> **READING TEXT**
Volume 10, Number 4 · February 29, 1968

That's Life

By C.H. Waddington
The Origins of Life
by J.D. Bernal

World, 345 pp., $12.50

I suppose that nowadays most people accept, as so obvious that it hardly requires a second thought, the final dethroning of man from the position of focus and summit of the universe, which he for so long, and so confidently, had given himself. We would hardly raise an eyebrow were we to find a new series of books on 'The World Natural History,' including among its early volumes a long and quite detailed study on the natural history of the Garden of Eden. Of course, this climate of thought is astonishingly recent. Until a very few decades ago the scientific view of life was completely dominated by the denial that living systems could spontaneously arise from non-living ones. Indeed it would have been claimed that Pasteur had experimentally disproved the possibility of spontaneous generation. He kept a nutritive broth in conditions in which no external living agents could get access to it, and he showed that nothing living appeared within it; hence he concluded that life could not arise spontaneously. Pasteur was of course looking for something obviously recognizable as alive, such as a bacterium or yeast. As the search for the origin of life has gone deeper, we have had to ask more penetrating questions about what is and what is not alive. I shall argue that these are some of the most important issues raised by the book under review.

> **WHAT TO DO**
Please list every person named in the book review. The records come from a different source than the book review.

> **EXTRACTED ENTRIES**

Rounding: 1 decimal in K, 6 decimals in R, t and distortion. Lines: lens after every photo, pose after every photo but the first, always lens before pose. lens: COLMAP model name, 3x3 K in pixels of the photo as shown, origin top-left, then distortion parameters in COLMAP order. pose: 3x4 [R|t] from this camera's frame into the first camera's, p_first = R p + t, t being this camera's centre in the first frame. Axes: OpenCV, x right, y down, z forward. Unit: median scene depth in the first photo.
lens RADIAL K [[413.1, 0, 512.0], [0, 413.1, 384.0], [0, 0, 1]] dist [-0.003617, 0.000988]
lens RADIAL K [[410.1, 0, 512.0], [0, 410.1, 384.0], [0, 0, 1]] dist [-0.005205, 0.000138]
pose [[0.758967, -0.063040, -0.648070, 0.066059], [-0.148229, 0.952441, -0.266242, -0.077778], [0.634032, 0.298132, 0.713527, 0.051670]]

---

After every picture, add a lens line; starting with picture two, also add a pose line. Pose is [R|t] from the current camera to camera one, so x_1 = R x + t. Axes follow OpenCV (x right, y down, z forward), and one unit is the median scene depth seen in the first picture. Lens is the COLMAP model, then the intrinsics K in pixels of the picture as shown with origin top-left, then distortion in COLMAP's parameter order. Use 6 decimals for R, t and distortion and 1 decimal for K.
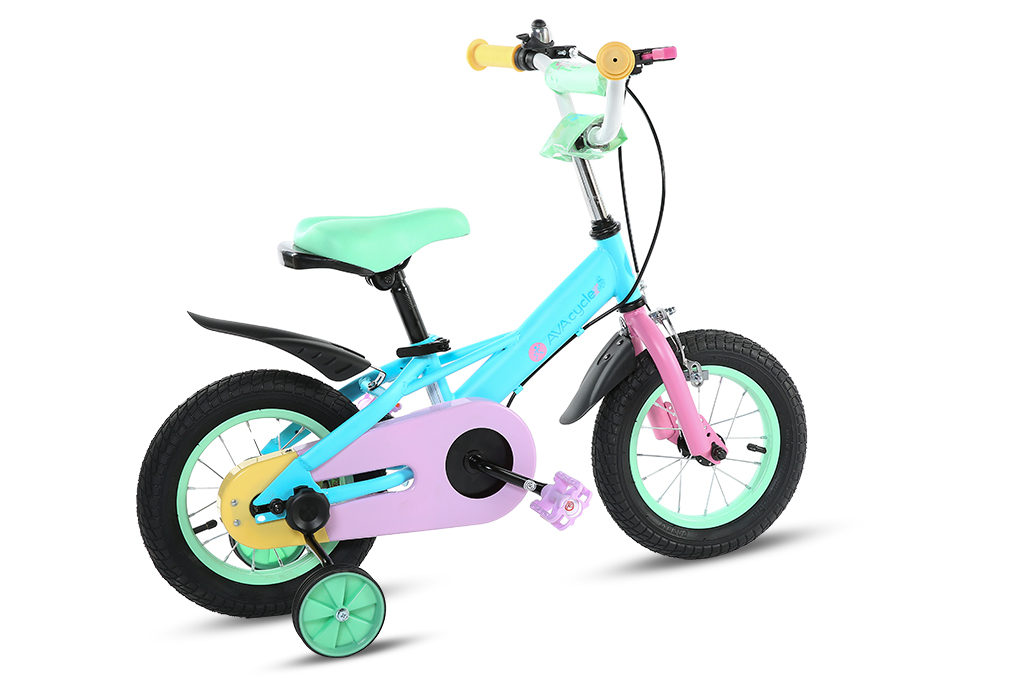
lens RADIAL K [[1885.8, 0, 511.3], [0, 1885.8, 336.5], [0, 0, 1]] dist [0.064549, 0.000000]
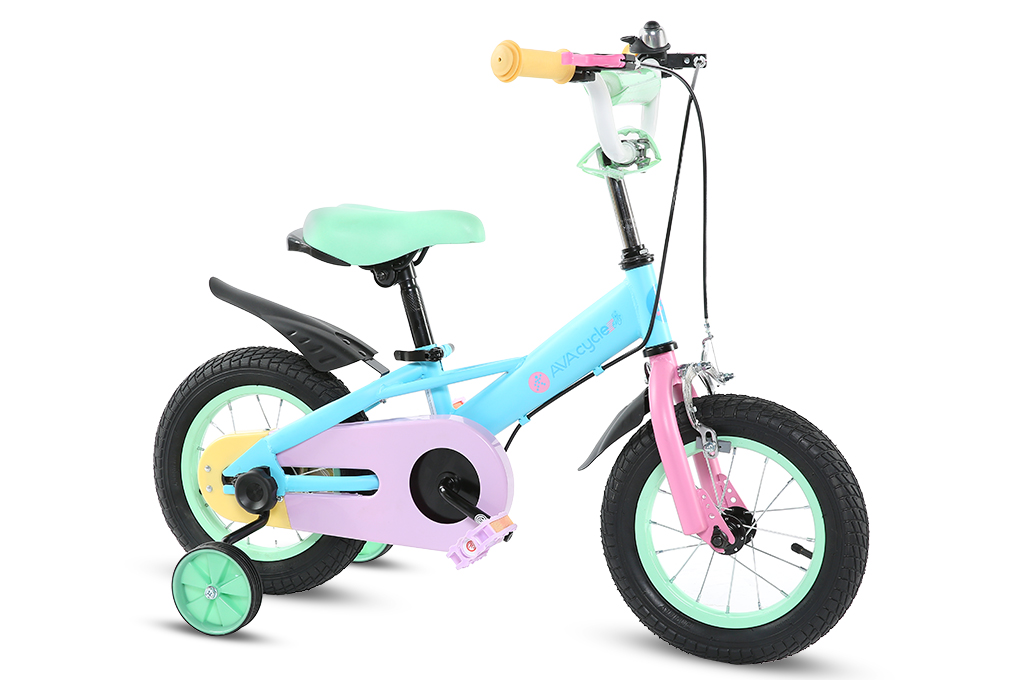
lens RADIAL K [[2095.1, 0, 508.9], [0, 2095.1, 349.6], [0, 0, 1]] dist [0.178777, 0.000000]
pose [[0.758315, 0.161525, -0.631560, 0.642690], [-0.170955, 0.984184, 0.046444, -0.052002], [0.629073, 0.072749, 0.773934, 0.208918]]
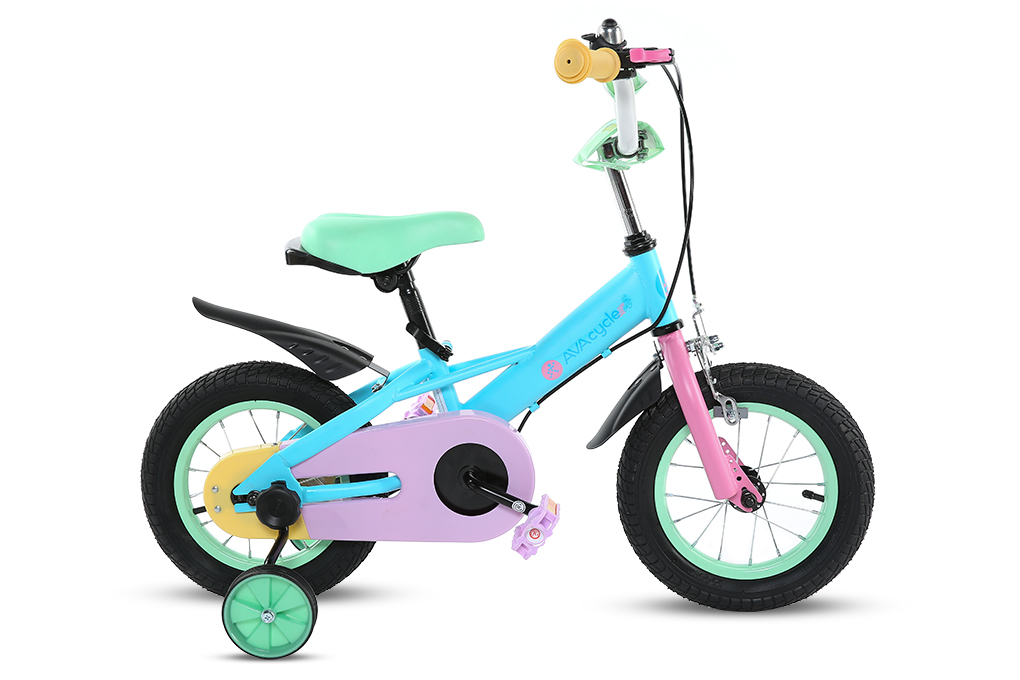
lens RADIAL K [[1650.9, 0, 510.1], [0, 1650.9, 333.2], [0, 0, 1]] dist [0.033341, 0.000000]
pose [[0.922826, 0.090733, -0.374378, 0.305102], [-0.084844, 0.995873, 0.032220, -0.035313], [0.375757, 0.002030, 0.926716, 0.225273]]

---

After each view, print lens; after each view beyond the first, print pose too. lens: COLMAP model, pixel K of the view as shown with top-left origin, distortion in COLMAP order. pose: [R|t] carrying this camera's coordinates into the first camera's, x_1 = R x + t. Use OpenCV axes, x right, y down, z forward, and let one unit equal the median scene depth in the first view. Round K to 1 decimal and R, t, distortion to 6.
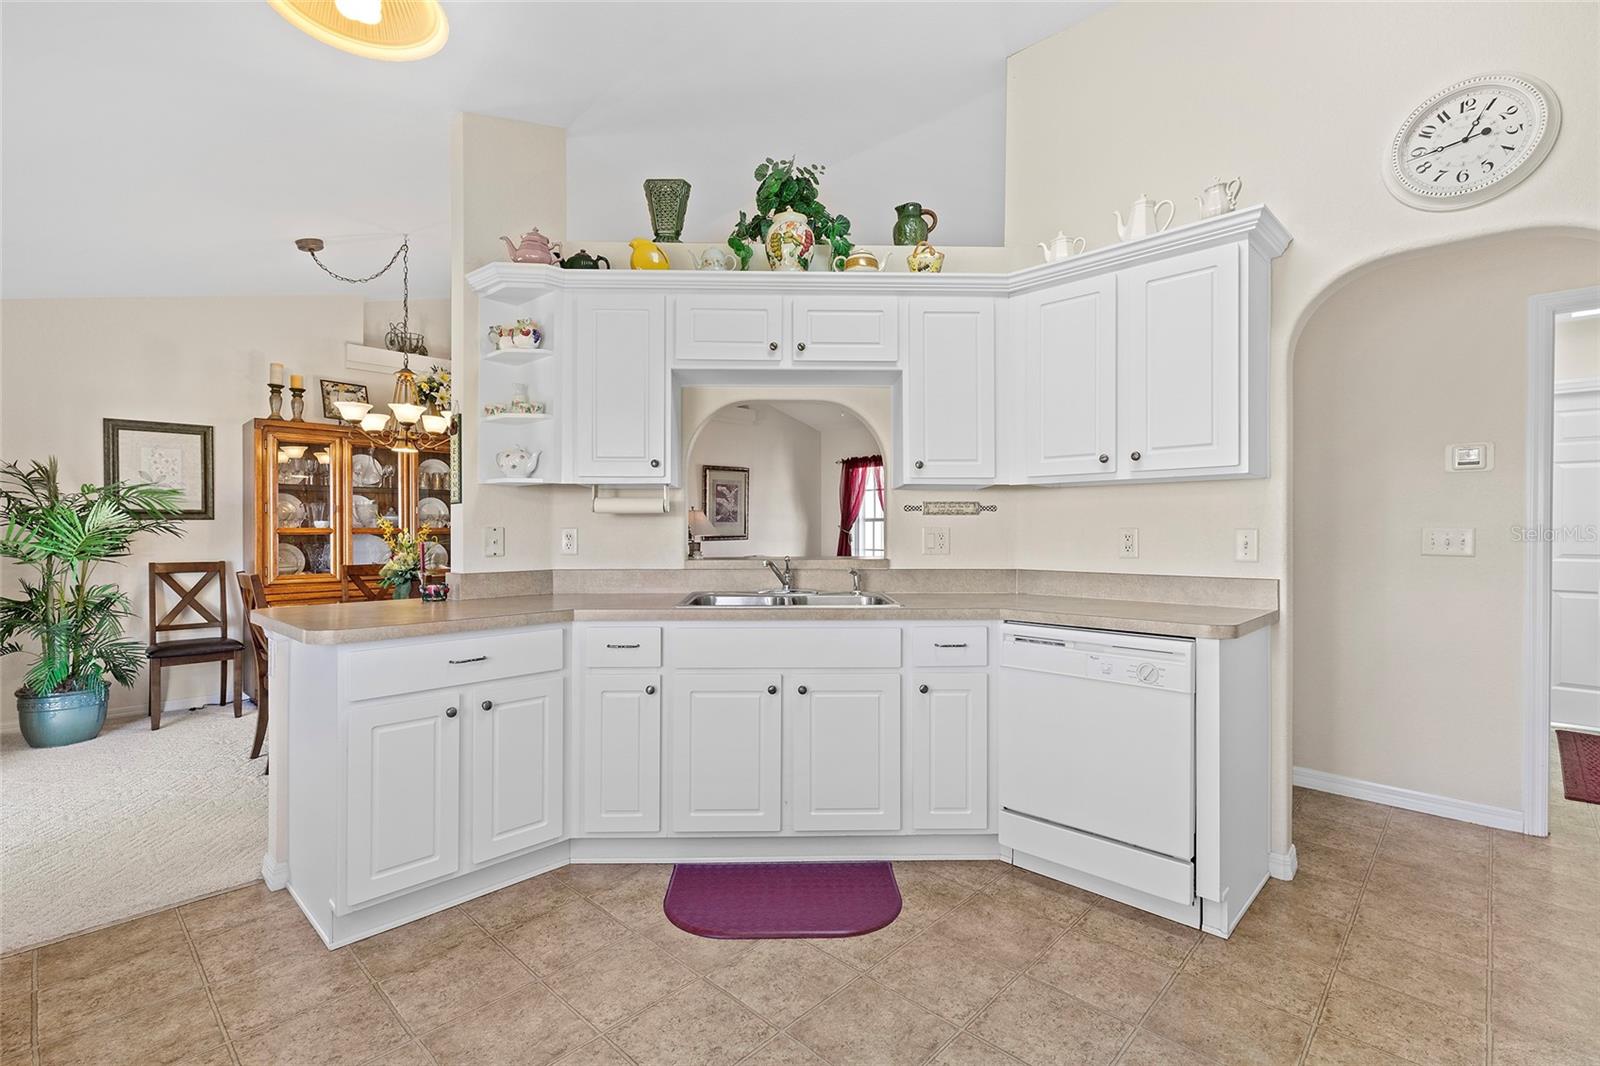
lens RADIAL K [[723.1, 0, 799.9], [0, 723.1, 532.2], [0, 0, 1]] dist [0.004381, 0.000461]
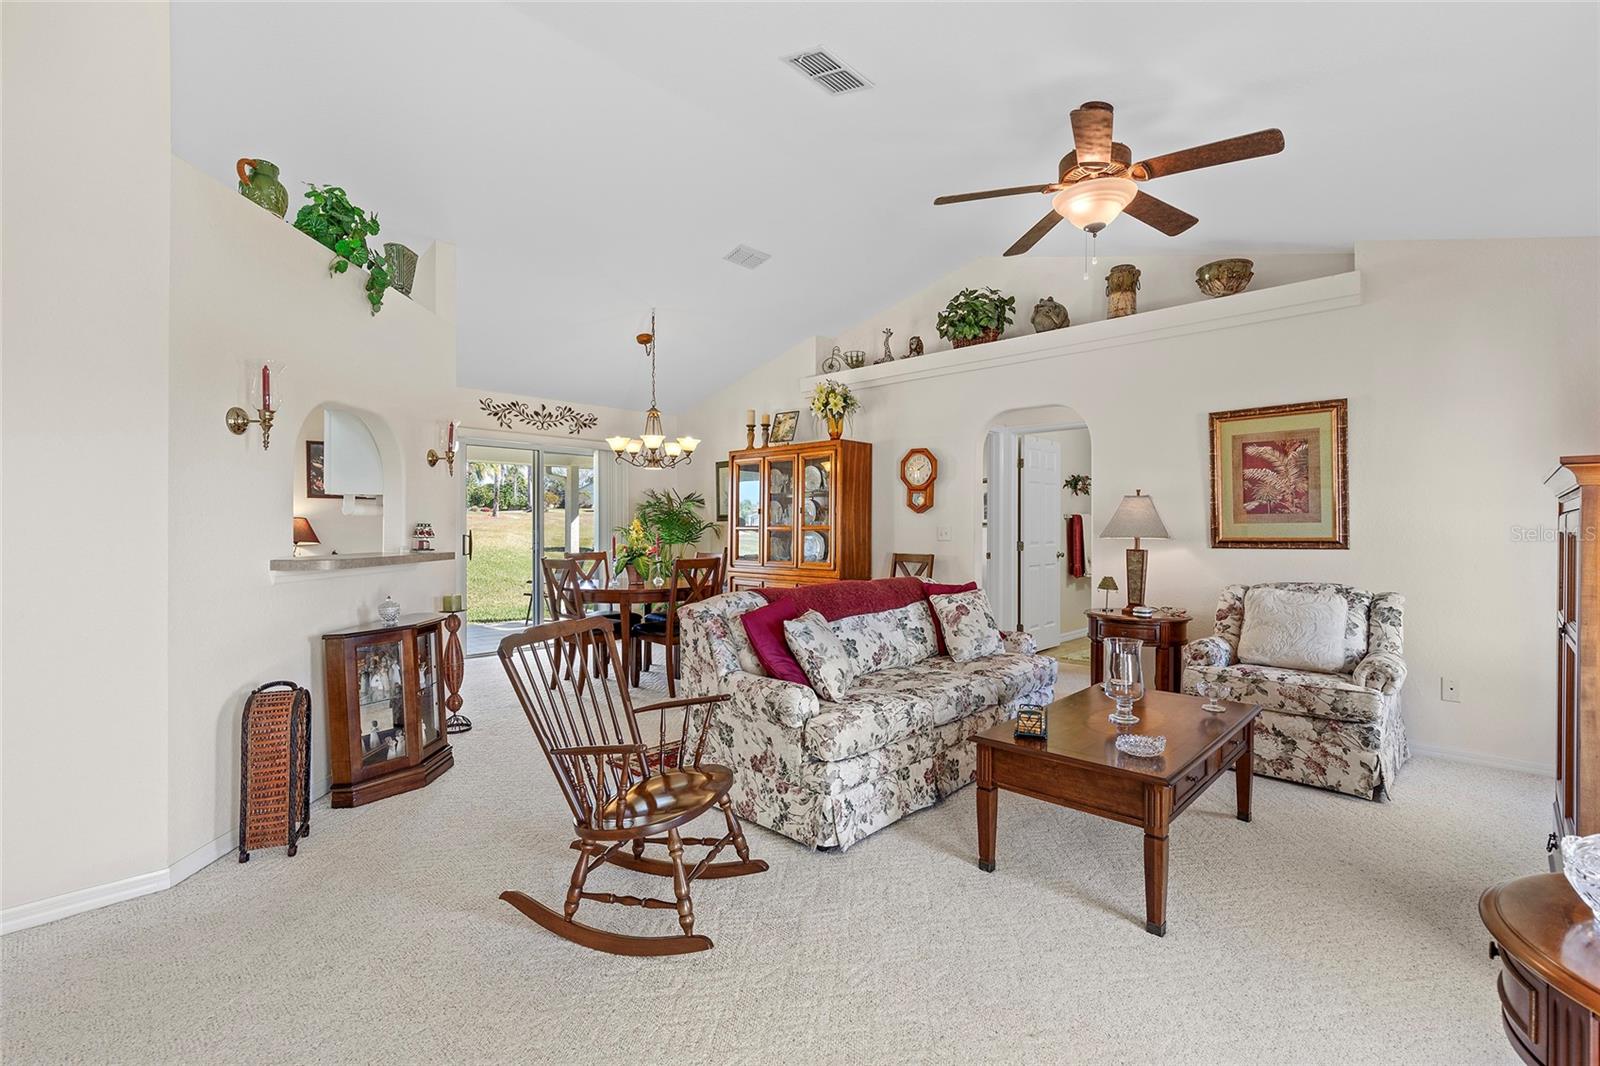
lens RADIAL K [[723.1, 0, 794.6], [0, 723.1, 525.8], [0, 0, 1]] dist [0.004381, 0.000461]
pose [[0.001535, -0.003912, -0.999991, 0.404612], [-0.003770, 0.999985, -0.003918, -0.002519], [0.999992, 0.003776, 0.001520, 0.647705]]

> **SOLUTION FOR THIS TASK**
C.H. Waddington, J.D. Bernal, Pasteur